Iran sees the immediate release of about $12 billion in frozen assets as central to any deal, and is unlikely to move ahead without it, the sources said.
David Schenker of the Washington Institute for Near East Policy said Trump wants to avoid comparisons with the 2015 nuclear deal reached under former President Barack Obama, but that releasing Iranian funds risks inviting exactly that charge.
“I’m not sure there’s any way around it,” Schenker said.
In 2018, Trump pulled the United States out of the 2015 deal, under which Iran agreed to curbs on its nuclear program in exchange for the lifting of sanctions. He said the agreement failed to protect U.S. national security interests.
Trump now wants wording that allows him to claim a win on Iran’s nuclear program without escalating the war.
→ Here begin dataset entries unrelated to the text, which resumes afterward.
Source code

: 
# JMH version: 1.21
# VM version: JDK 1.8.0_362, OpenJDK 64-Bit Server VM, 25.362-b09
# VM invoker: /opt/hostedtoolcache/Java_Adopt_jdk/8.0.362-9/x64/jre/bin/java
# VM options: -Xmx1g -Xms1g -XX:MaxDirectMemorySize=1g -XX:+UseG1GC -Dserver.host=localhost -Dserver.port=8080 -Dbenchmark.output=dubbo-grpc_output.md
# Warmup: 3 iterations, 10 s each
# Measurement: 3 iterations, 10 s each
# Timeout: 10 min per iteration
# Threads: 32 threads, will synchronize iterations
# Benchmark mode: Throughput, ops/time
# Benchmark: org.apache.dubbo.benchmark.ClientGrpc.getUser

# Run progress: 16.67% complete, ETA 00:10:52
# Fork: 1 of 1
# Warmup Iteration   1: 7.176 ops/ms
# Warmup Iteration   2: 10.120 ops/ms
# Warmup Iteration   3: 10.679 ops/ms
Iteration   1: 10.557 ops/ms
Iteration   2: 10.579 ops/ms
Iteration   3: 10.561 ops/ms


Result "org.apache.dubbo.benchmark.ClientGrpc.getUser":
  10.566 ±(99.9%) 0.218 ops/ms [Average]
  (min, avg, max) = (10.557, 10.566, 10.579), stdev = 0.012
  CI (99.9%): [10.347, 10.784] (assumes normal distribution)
“I think you can end up with language that each side interprets their own way. And then the subsequent negotiations will be quite fraught,” Ross said.
Analysts say any pause in the conflict is likely to leave the Revolutionary Guards emboldened.
“Before they were the power behind the throne, and now they are the power,” Schenker said.
For Israel, an interim deal is likely to be deeply troubling, with Iran’s leaders continuing to frame the war in stark ideological terms and signaling that no agreement will resolve the underlying conflict.
“For Israel and Iran, this chapter of the war may have ended, but the conflict is not ending,” Ross said.